• #26 - Megha Majumdar

    Megha Majumdar


    March 25, 2020

    New York, New York

    Dear Adam and dear reader,

    In my tiny apartment in New York, my mind holds two countries’ worth of worry.

    The response to the coronavirus in India went from relaxed to a nationwide lockdown—today is Day One of that lockdown. It’s not perfect. I saw a video, played on an Indian news channel, of a woman in my hometown, Kolkata, who was taking a rideshare from pharmacy to pharmacy, looking for a particular medicine, when she was stopped by the police who were enforcing the lockdown. In frustration, she declared that she was feeling unwell and . . . licked the police officer? I couldn’t see clearly, but that’s what the masked reporter standing before a shuttered store claimed. Maybe that’s all the recourse one has against the might of a state which doesn’t know who you are, or what you need.

      Among middle class Indians, I have heard that people are staying quiet about “foreign returned” relatives. Before, families might have bragged about them, and shared the Twix bars and Lindor truffles they brought. The change is the result of how, in India, COVID-19 has been seen as a foreign enemy invading the country. A version of the xenophobia we’re seeing here in the US, I think.

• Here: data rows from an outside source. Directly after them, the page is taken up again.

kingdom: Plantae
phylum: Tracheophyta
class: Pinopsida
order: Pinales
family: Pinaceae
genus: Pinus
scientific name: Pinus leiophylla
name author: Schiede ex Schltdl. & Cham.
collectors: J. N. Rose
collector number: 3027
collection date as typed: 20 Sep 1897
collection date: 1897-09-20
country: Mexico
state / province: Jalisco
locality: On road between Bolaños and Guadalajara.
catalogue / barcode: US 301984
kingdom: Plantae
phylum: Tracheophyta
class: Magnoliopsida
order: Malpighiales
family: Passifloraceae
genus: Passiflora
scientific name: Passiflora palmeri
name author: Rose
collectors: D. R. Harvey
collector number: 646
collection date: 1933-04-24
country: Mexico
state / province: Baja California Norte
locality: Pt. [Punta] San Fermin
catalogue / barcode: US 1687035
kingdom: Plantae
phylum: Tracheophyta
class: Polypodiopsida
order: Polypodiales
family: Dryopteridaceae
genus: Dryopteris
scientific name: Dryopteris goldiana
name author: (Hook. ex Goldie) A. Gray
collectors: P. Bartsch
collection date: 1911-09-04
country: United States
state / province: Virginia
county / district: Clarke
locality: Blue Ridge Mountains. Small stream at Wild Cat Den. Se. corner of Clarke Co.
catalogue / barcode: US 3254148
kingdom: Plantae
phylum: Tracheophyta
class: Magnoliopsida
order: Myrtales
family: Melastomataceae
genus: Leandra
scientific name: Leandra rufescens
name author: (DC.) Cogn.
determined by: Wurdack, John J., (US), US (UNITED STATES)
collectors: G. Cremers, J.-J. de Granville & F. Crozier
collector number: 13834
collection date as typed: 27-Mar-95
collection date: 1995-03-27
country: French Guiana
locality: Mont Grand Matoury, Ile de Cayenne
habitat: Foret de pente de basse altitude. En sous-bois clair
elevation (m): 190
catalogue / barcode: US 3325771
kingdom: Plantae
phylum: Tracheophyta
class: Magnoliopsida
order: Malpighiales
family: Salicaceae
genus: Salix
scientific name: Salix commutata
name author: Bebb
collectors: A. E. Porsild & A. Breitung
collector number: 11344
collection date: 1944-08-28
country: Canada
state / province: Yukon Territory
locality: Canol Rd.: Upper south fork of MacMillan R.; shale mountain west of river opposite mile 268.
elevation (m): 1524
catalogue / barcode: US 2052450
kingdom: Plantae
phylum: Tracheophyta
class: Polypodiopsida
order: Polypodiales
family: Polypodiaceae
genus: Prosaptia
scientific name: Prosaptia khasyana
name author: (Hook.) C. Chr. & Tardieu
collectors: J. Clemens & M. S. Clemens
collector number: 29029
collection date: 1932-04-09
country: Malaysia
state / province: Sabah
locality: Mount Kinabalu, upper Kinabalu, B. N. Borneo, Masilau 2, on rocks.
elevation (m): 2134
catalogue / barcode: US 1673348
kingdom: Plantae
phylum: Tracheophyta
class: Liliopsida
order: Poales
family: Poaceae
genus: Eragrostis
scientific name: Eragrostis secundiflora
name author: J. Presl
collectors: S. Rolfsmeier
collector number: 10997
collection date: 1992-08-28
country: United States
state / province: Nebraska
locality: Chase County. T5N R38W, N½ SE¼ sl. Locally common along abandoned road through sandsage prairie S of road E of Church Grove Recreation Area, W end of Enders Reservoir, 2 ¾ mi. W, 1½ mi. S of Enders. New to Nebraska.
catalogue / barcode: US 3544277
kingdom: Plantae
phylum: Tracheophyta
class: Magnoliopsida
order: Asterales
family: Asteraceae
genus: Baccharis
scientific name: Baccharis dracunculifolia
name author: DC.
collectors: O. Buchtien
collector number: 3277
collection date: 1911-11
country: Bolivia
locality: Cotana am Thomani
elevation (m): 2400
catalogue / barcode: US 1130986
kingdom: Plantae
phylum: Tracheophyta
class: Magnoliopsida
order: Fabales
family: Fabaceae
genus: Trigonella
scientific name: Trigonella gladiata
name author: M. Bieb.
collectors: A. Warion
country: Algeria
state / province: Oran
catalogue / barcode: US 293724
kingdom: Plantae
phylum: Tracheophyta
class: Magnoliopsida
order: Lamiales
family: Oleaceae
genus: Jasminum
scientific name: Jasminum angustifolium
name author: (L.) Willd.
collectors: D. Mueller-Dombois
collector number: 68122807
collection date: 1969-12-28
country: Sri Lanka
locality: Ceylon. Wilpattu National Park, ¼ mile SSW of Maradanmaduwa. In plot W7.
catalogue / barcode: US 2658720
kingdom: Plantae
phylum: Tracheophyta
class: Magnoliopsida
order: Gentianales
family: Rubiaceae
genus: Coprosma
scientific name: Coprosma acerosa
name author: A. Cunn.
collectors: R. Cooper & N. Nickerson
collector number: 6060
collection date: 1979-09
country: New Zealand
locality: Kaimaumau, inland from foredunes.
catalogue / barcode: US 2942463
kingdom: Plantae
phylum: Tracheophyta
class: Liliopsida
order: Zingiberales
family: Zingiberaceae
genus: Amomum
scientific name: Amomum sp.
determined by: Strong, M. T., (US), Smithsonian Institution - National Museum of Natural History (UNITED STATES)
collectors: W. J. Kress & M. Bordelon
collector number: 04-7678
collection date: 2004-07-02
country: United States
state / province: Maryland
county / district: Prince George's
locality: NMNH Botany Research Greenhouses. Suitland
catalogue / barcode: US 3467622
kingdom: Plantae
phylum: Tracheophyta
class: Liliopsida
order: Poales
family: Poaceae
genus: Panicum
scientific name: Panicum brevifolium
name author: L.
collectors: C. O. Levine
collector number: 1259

      The stigma has attached itself to vulnerable others in that country, too. I read about doctors and nurses evicted from their houses by frightened landlords. I read about an airline worker rumored to be infected whose mother was refused service at a market. This is the country in which my family lives. What else can I do but read the news in hopes that information will save us?

      Living in New York, I feel like I’m in the opening minutes of a horror movie. Outside a grocery store last weekend, my husband and I lined up, keeping ample distance from those in front of us. On the subway, we sat carefully, touching nothing with our hands—we would have walked the distance from the grocery store if the weight of vegetables, milk, and canned chickpeas had allowed. This morning, a police officer outside the apartment building announced something about keeping safe distance. The officer’s voice, run through an amplifier, was mechanized in a way that reminded me of grim scenes from cinema.

      When all feels dire, what soothes me is cooking. In fact, before I wrote the paragraphs above, I had opened up this document with the plan that I would write about food. Yesterday, I made a shrimp curry with broccoli and carrots, and the day before, a Portuguese piri piri chicken which brought such delight. I eat proper breakfasts now. Some days it’s oats with blueberries and raisins that my husband prepares; other, more leisurely days, it’s omelettes made the way my mother made them when I was a child: bright with chopped tomato, onion, green chili, and cilantro. If you happen to have these ingredients, try it, and tell me how it goes.

    Yours, with every wish for your safety and good health,


    In lieu of payment, our friends and contributors to the Corona Correspondences are dedicating donations to nonprofits and independent businesses in their communities. Majmudar’s contribution will be directed to the Book Industry Charitable Foundation.

    Megha Majumdar was born and raised in Kolkata, India. She works as an associate editor at Catapult, and lives in New York City. A Burning is her first book.